Part II contains just one chapter, on “Haunted Landscapes,” but it constitutes by far the largest section of the book. In this chapter, Harte lists examples of medieval English place-names that contain supernatural qualifiers, focusing on what this evidence can tell us about the relationship between landscape and fairy encounters. The chapter accounts for the regularity with which certain supernatural qualifiers (ælf, pūca, þyrs, bugge, etc.) appear in place-names across England, as well as the different geographical contexts in which we find these qualifiers appearing. Harte groups examples based on location, dividing the chapter into sections that link place-names to arable land, roads, marshes and mires, pools and streams, valleys, pits and hollows, wells, and hills and mounds. As in Part I, Harte raises concerns about the reliability of evidence in this section, particularly when it comes to dating the earliest attestations for much of the evidence listed here. Among the nine hundred forms recorded in this book, only four hundred antedate 1550. The grammatical constructions of many later records suggest that they derive from an earlier time, but their validity as evidence relies in large part on their relation to the four hundred sources that can be dated to the medieval period. As Harte notes, there is also a concern when it comes to our ability to unravel this evidence. Without a surviving record, Harte is only able to interpret the origin of supernatural place-names based on the accumulated evidence presented in both parts of this book. Thankfully, this is a task that he handles well. Part II represents a significant contribution to scholarship on medieval fairy belief and a valuable resource for further study on the relationship between landscape and the supernatural. Of particular note is the emphasis that Harte places on proximity to civilisation for many of these attestations. The weight of evidence provided here suggests that, contrary to a modern, post-romantic view of the supernatural, these encounters did not have to take place in far flung wildernesses; they might just as readily occur at the edge of a field boundary or on a road close to town.
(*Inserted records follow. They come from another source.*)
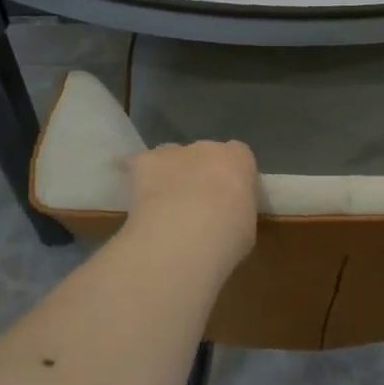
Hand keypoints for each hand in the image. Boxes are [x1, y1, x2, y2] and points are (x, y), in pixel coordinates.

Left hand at [126, 141, 258, 267]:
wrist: (185, 236)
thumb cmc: (227, 236)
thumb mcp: (246, 227)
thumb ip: (236, 210)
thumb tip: (225, 217)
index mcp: (238, 160)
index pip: (238, 156)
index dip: (231, 176)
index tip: (228, 199)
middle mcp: (207, 148)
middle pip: (204, 154)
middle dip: (201, 175)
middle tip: (197, 206)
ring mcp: (174, 152)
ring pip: (172, 158)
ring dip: (171, 175)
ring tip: (165, 206)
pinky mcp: (145, 162)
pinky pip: (139, 165)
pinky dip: (138, 179)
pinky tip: (138, 200)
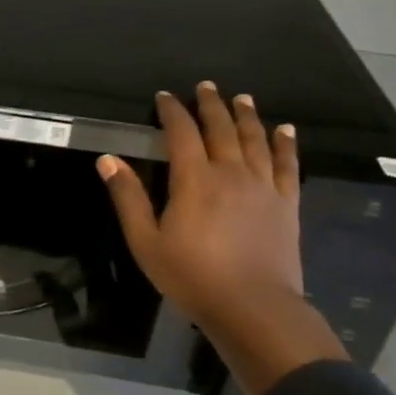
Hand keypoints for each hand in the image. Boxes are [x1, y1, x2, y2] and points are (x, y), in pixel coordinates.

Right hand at [98, 82, 346, 394]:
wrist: (254, 308)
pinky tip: (286, 130)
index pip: (181, 132)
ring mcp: (263, 186)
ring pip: (255, 140)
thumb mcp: (146, 241)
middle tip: (206, 86)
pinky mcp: (286, 204)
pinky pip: (287, 165)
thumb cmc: (192, 276)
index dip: (172, 111)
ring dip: (247, 116)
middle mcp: (230, 173)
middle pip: (220, 128)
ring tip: (242, 98)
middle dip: (211, 104)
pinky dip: (286, 144)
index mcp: (194, 179)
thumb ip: (128, 197)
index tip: (165, 97)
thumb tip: (107, 159)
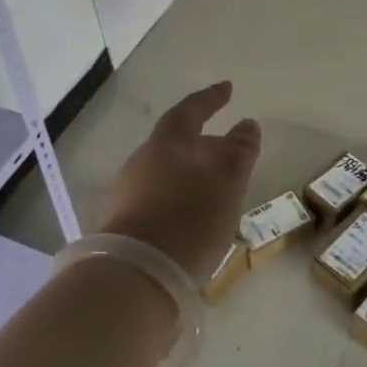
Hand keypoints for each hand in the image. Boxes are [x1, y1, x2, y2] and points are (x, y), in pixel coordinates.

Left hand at [98, 81, 262, 283]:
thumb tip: (247, 124)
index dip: (211, 98)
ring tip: (212, 190)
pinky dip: (175, 200)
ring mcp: (125, 194)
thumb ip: (239, 150)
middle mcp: (140, 162)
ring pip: (163, 173)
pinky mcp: (119, 226)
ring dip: (188, 174)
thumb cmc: (188, 219)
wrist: (134, 278)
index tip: (227, 88)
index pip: (191, 110)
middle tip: (226, 150)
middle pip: (174, 143)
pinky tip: (188, 218)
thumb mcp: (227, 182)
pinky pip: (154, 200)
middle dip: (201, 143)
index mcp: (167, 144)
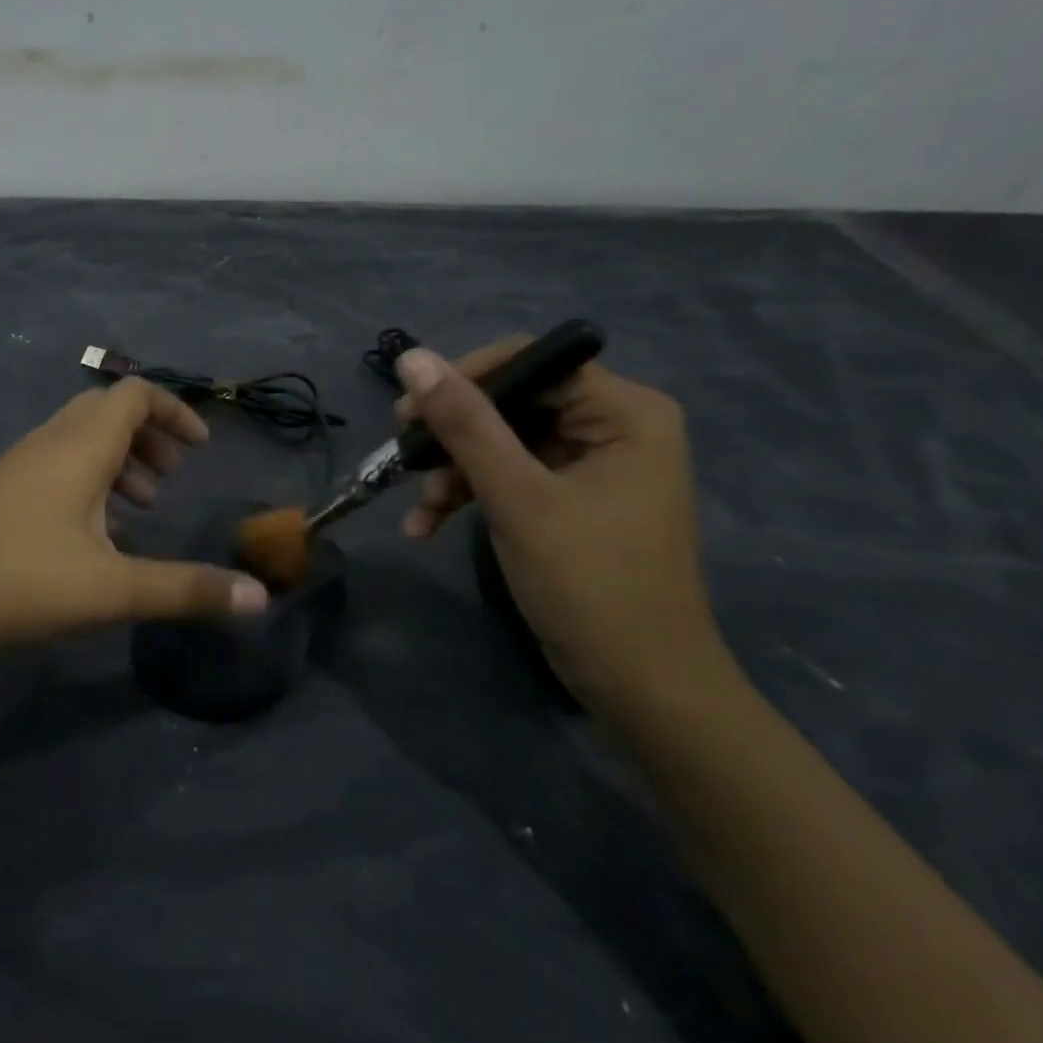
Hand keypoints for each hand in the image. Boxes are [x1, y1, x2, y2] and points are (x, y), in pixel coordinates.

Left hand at [0, 378, 268, 658]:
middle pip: (107, 410)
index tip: (201, 448)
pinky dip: (89, 476)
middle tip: (173, 475)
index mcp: (80, 447)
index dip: (175, 411)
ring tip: (141, 505)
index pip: (134, 394)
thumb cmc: (19, 581)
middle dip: (150, 435)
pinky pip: (57, 462)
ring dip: (119, 457)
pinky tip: (94, 528)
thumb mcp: (112, 589)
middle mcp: (49, 442)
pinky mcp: (0, 491)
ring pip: (80, 437)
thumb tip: (259, 597)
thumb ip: (187, 590)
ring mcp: (18, 465)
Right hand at [393, 342, 739, 716]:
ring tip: (420, 510)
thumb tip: (411, 357)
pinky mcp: (569, 499)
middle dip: (453, 435)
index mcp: (625, 412)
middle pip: (512, 402)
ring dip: (454, 472)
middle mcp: (613, 426)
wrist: (639, 685)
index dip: (465, 378)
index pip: (533, 361)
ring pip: (501, 442)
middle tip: (403, 453)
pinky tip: (426, 526)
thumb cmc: (589, 583)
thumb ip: (465, 424)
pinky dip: (469, 496)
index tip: (409, 411)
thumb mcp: (517, 497)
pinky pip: (509, 477)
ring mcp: (590, 465)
The value of Part II is further enhanced by the inclusion of a corpus of “Elfin Place-Names,” which forms part of the supplementary material featured toward the end of the text. Here, all nine hundred forms are included, listed alphabetically in order of county and sorted according to qualifier and then place. The corpus represents a significant undertaking in itself, compiling evidence from a range of different sources “from the eighth century to the publication of large-scale Ordnance Survey maps” (74). In comparison to the rest of the book, the evidence provided here is more obviously presented with a scholarly audience in mind. Along with Part II, this will doubtless prove a useful resource for future study in this field.
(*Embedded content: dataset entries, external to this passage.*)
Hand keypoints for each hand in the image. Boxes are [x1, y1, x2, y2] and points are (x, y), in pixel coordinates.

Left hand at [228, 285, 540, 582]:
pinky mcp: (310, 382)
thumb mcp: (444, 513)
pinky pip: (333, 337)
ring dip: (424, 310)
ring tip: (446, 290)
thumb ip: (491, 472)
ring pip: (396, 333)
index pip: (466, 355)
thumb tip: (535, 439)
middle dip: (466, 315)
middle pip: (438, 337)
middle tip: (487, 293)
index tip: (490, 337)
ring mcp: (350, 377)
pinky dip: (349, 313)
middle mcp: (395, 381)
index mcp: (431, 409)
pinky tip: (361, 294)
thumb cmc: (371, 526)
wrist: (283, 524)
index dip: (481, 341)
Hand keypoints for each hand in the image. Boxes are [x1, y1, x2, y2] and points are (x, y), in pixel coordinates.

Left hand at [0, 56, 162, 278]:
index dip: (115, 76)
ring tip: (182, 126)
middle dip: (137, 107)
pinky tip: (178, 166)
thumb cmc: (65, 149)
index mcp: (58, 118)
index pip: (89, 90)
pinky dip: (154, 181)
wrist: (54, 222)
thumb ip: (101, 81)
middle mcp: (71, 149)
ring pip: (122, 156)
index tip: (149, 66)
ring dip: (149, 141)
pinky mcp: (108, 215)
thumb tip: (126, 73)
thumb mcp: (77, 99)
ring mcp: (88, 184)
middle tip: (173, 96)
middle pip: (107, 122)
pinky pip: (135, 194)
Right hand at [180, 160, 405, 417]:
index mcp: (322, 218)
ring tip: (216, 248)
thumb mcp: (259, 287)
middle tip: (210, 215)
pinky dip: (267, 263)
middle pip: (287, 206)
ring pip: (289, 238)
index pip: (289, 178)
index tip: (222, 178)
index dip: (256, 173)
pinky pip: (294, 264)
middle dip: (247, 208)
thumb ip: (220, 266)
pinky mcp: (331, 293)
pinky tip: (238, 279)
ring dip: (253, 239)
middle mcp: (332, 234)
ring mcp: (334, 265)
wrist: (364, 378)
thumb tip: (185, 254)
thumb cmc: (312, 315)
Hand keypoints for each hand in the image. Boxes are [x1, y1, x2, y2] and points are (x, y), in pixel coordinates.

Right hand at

Harte succeeds in presenting an argument that looks beyond modern preconceptions and the limitations of the written record to uncover something approximating the lived experiences of individuals encountering the supernatural in medieval England. The weight of evidence here is substantial, and Harte’s approach is informative and engaging. While the difficulties posed by this approach are never sidelined, Harte is able to put forward a convincing argument that showcases fairy encounters in all their variety and complexity. There is plenty to value here for scholars of varying expertise, including folklore and popular belief, literary convention and the supernatural, medieval ecocriticism, spatial humanities, and philology.